Work task A
In the forum thread about Dave Barnsdale, how long had he been in the business according to archerycharlie?
Work task B
From the forum thread about Dave Barnsdale, print the passage that begins with the words "I had Dave build" and ends with "but it works...".
Work task C
Carry on the forum thread about Dave Barnsdale from its last line.

# Dave Barnsdale



## STUDENT-ARCHER (Jun 26, 2009)

great plug for a good archery representative! I chatted with him for a couple of minutes at an ATA show once, straight shooter!


----------



## fuelracerpat (May 6, 2008)

I been tellin' ya............


----------



## BUS314 (Dec 12, 2002)

*Pics*

Would love to see pics


----------



## fuelracerpat (May 6, 2008)

H-Man,
You must have a bow like Dave built for David Hughes, he has just recently been to Africa with it.
I had Dave build me a huntin' bow last year... got 'im to do a mat finish on the limbs but he didn't say anything about a camo'ed riser. So I just used a wide grip tape and covered what was a little too shiny. Sure doesn't do justice to the bow, but it works...


----------



## archerycharlie (Nov 4, 2002)

I have shot around the country with dave many times and talked with him also. He is very passionate about what he does and has been in the business for 19 years now is what he told me this weekend over in Ill at the Prestleys shoot. I used to shoot a pse mach 11 that had his limbs on it and it shot better than i could make it shoot. He will go out of his way to help a fellow archer out.  AC


----------



## Unclegus (May 27, 2003)

fuelracerpat said:


> I been tellin' ya............

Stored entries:
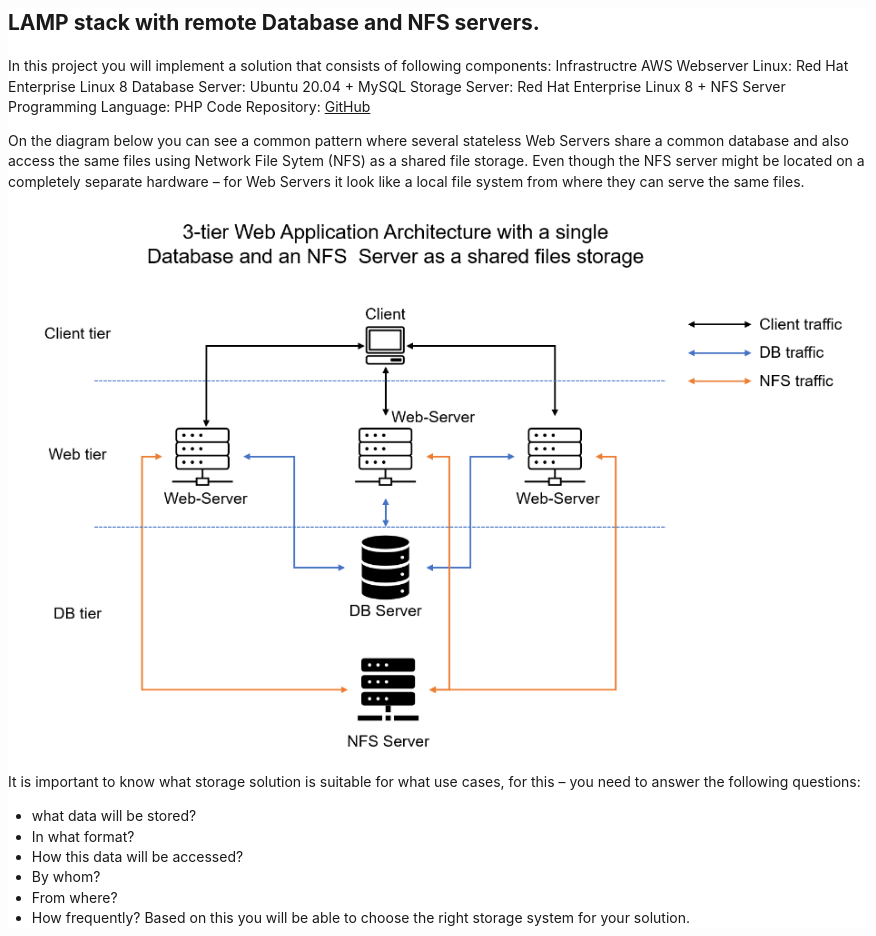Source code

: ## LAMP stack with remote Database and NFS servers.

In this project you will implement a solution that consists of following components:
Infrastructre AWS
Webserver Linux: Red Hat Enterprise Linux 8
Database Server: Ubuntu 20.04 + MySQL
Storage Server: Red Hat Enterprise Linux 8 + NFS Server
Programming Language: PHP
Code Repository: [GitHub](https://github.com/darey-io/tooling.git)



On the diagram below you can see a common pattern where several stateless Web Servers share a common database and also access the same files using Network File Sytem (NFS) as a shared file storage. Even though the NFS server might be located on a completely separate hardware – for Web Servers it look like a local file system from where they can serve the same files.

![Alt text](Images/nfs%20diagram.png)

It is important to know what storage solution is suitable for what use cases, for this – you need to answer the following questions: 

- what data will be stored? 
- In what format? 
- How this data will be accessed?
- By whom?
- From where?
- How frequently?
 Based on this you will be able to choose the right storage system for your solution.
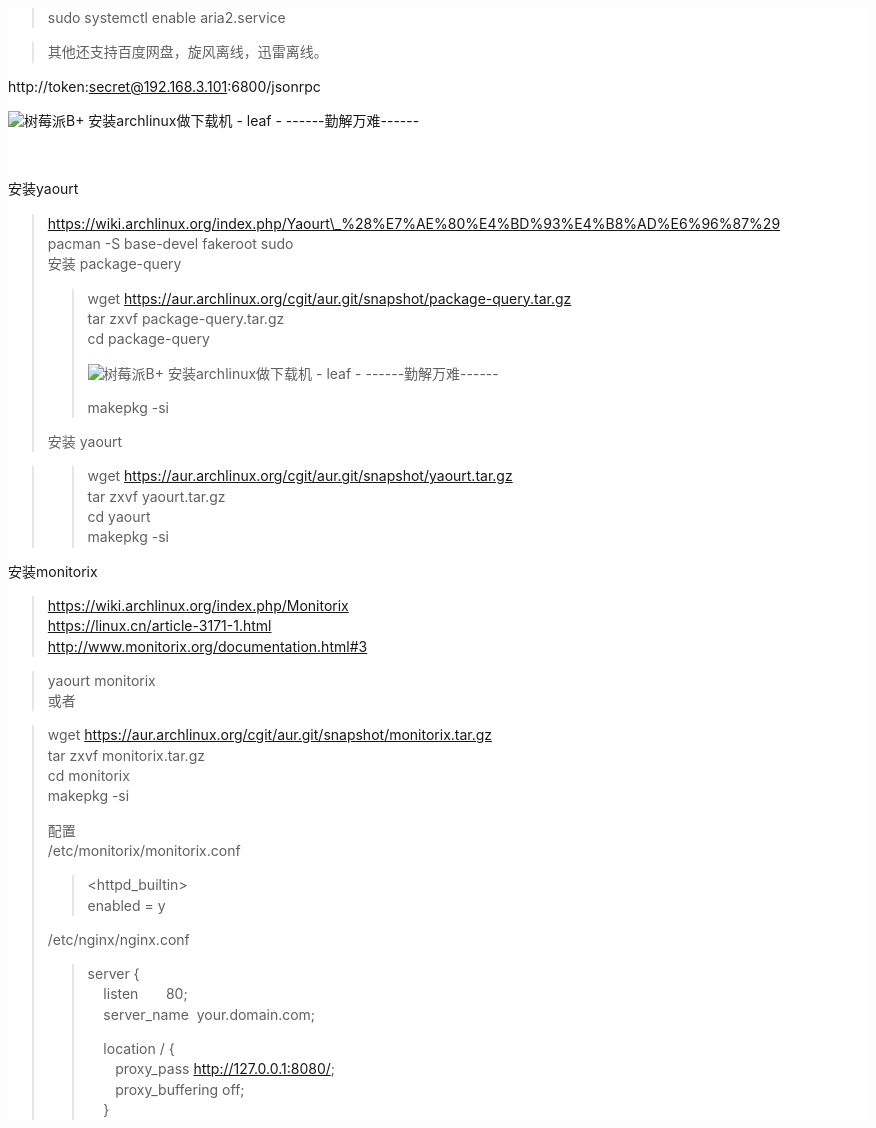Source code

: > sudo systemctl enable aria2.service

>   

> 其他还支持百度网盘，旋风离线，迅雷离线。  
>   

http://token:secret@192.168.3.101:6800/jsonrpc  
  

![树莓派B+ 安装archlinux做下载机 - leaf - ------勤解万难------](http://img2.ph.126.net/e7gspMPED-AHBEXtDEFMbg==/6631360235792953016.png "树莓派B+ 安装archlinux做下载机 - leaf - ------勤解万难------")

 

  
安装yaourt  

> https://wiki.archlinux.org/index.php/Yaourt\_%28%E7%AE%80%E4%BD%93%E4%B8%AD%E6%96%87%29  
> pacman -S base-devel fakeroot sudo  
> 安装 package-query  
> 
> > wget https://aur.archlinux.org/cgit/aur.git/snapshot/package-query.tar.gz  
> > tar zxvf package-query.tar.gz  
> > cd package-query  
> > 
> > ![树莓派B+ 安装archlinux做下载机 - leaf - ------勤解万难------](http://img1.ph.126.net/8Nn5vsChGC1TwjZesC8f5w==/6630354182654129188.png "树莓派B+ 安装archlinux做下载机 - leaf - ------勤解万难------")
> > 
> > makepkg -si  
> 
> 安装 yaourt  

> > wget https://aur.archlinux.org/cgit/aur.git/snapshot/yaourt.tar.gz  
> > tar zxvf yaourt.tar.gz  
> > cd yaourt  
> > makepkg -si  

  
安装monitorix  

> https://wiki.archlinux.org/index.php/Monitorix  
> https://linux.cn/article-3171-1.html  
> http://www.monitorix.org/documentation.html#3  
>   

> yaourt monitorix    
> 或者  

> wget https://aur.archlinux.org/cgit/aur.git/snapshot/monitorix.tar.gz  
> tar zxvf monitorix.tar.gz  
> cd monitorix  
> makepkg -si  
>   
> 配置  
> /etc/monitorix/monitorix.conf  
> 
> > <httpd\_builtin>  
> > enabled = y  
> 
>   
> /etc/nginx/nginx.conf  
> 
> > server {  
> >     listen       80;  
> >     server\_name  your.domain.com;  
> >   
> >     location / {  
> >        proxy\_pass http://127.0.0.1:8080/;  
> >        proxy\_buffering off;  
> >     }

Response box A
19 years.

Response box B
I had Dave build me a huntin' bow last year... got 'im to do a mat finish on the limbs but he didn't say anything about a camo'ed riser. So I just used a wide grip tape and covered what was a little too shiny. Sure doesn't do justice to the bow, but it works...

Response box C
 Hell, no one listens to me either....I been preaching the Barnsdale gospel for a really long time, but there are still many who are lured by the big dollar catalogs, the hype, and fancy shooter's shirts. All that glitters isn't gold.....At least Jim now understands I know whereof I speak........Can I get an AMEN???????


----------



## CutTheLoop (Dec 26, 2007)

Gotta love his slogan...


*"More forgiving than your Mama"*


:wink:


----------



## lern (Mar 21, 2005)

I bought a used Barnesdale last year, and had the exact same experience. Dave helped me get it in spec, and was extremely generous with his time. He is a really great guy and fun to talk with.


----------



## fuelracerpat (May 6, 2008)

Amen!


----------



## Harperman (Sep 3, 2006)

BUS314 said:


> Would love to see pics


....Bus314........Right now, this Barney bow has bronze Hoyt Cam1/2 cams on it, with a home made shoot-through cable set-up....When I get the right eccentrics on it, I'll see if I can load pics of it....I wanted to shoot it a little bit this week, but Mother Nature isnt cooperating very well....Kinda hard to shoot a bow with 50-55 M.P.H. gusts of wind, and steady winds of 15-25 M.P.H.!...I ownthave Tri Star's on it for a few weeks, in the meantime, I might put my Martin Fury X cams on it....Just to get a "Feel" for the way this bow shoots....Jim


----------



## pilotmill (Dec 10, 2008)

*now you got me*

OK, you got me. I have been slowly getting into shooting a compound. I still want to shoot barebow but thought it might be fun to experiment with a compound abit. I just bought an old PSE for experiments and find it a fun break from my recurve, olympic and trad shooting. Sooooo, I am thinking a Barnsdale would be great for limited shooter or barebow....I will be looking. Thanks for the info.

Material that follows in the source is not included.